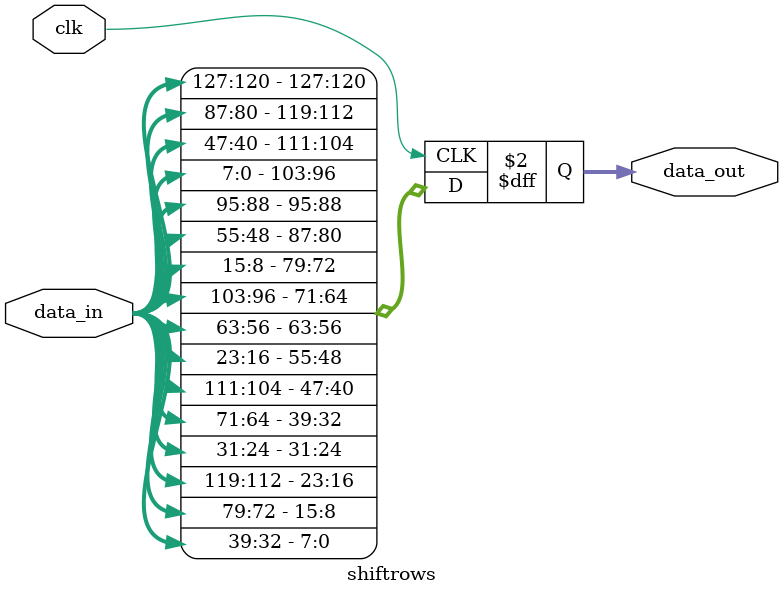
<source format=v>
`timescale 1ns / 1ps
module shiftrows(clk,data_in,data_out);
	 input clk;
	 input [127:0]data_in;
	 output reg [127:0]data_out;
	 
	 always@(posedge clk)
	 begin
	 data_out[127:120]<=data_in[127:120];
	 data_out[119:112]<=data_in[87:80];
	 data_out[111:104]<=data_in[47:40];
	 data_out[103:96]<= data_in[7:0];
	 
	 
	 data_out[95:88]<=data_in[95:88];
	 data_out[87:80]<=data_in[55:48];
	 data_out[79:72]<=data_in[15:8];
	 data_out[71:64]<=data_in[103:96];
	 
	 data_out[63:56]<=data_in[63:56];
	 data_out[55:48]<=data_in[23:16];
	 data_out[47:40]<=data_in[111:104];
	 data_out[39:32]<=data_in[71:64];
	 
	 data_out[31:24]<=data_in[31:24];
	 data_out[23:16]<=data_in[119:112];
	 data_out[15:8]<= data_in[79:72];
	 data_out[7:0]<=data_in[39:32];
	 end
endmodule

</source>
------------------------------------------------
Reproduce exactly the entries above, limited to the lines from the one with "data_out[119:112]<=data_in[87:80];" through the one with "data_out[71:64]<=data_in[103:96];", both included.

	 data_out[119:112]<=data_in[87:80];
	 data_out[111:104]<=data_in[47:40];
	 data_out[103:96]<= data_in[7:0];
	 
	 
	 data_out[95:88]<=data_in[95:88];
	 data_out[87:80]<=data_in[55:48];
	 data_out[79:72]<=data_in[15:8];
	 data_out[71:64]<=data_in[103:96];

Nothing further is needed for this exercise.